Women and Art in 13th Century China

CASE 1: Women and Arts in the 13th Century

Imagine yourself as an educated woman in thirteenth-century China. You are proud of your accomplishments as an artist, but most people only expect you to be pretty and raise children. How do you suggest or convey to others that there is more to life than makeup? It would be more than 600 years before the women’s movement begins, so what can you do?
An Artist and Her Painting
Rubbing of a Song Dynasty bronze mirror back.
Courtesy of private collection, Ann Arbor, MI.

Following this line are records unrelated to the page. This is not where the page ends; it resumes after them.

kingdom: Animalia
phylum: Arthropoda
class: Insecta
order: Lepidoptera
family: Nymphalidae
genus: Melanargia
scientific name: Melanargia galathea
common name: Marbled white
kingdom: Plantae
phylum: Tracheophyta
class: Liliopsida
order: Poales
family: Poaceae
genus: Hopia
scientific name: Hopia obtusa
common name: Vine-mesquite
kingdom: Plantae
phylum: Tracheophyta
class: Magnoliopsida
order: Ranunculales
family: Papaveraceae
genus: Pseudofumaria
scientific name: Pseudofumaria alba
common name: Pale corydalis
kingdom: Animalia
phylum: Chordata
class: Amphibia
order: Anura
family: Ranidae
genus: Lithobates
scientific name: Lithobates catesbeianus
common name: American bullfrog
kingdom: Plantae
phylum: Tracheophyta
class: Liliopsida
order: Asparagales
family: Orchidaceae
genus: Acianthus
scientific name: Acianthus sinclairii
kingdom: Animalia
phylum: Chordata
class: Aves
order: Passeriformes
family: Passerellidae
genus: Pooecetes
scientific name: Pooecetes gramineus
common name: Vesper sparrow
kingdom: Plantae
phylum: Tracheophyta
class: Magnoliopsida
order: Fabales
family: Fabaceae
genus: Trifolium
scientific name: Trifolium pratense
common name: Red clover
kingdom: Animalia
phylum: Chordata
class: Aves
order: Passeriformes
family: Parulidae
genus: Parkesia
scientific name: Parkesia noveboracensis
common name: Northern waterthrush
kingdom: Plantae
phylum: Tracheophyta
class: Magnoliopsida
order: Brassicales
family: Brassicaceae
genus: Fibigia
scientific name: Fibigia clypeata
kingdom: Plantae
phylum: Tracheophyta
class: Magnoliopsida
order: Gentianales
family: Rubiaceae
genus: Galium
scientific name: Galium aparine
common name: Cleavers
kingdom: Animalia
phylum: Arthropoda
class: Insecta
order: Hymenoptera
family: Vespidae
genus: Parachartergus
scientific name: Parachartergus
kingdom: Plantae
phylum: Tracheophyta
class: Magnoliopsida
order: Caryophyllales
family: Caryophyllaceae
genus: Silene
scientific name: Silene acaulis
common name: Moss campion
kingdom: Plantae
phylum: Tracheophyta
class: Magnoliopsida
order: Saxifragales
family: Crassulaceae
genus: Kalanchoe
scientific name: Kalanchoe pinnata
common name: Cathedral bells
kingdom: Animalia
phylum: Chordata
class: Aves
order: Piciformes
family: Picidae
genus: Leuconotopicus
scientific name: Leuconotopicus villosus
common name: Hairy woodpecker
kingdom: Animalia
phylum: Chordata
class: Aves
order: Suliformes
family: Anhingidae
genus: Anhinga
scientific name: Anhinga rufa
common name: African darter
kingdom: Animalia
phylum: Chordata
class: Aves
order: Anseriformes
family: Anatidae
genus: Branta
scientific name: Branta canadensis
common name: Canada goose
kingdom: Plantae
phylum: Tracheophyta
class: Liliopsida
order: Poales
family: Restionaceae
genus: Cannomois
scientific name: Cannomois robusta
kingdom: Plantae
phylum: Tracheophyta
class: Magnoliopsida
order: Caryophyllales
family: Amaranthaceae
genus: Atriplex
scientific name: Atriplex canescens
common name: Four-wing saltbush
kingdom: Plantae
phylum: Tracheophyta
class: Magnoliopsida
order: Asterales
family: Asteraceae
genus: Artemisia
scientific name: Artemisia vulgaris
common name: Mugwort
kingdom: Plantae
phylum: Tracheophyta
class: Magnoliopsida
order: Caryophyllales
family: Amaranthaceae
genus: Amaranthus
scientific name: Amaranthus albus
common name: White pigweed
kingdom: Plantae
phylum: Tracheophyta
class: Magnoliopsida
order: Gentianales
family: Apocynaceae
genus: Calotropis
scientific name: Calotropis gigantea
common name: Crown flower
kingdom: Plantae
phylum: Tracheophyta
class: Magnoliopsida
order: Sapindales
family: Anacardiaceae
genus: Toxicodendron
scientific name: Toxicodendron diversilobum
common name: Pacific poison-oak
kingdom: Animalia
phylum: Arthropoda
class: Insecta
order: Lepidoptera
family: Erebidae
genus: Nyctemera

At that time in China, you could buy personal “accessories” with a subject or inscription that could reveal your thoughts and opinions on a broad range of subjects. For example, you could purchase a fan with a painting of a woman surrounded by books, or you could purchase a mirror engraved with a pair of Mandarin ducks, which are symbols of marital love. Whenever you fanned yourself or looked into your mirror, anyone would be able to guess something about what you valued as a person. Some women in thirteenth-century China chose to purchase a mirror with the design you see on this page.The title of the poem cast onto this mirror is “A Lady’s Plum Makeup.” Originally, “plum makeup” referred to the pretensions of palace women who tried to make themselves beautiful, but the poem tells us that the woman in this mirror has no interest in cosmetics. Her “makeup” does not come from what she puts on her face, but, rather, it comes from her art.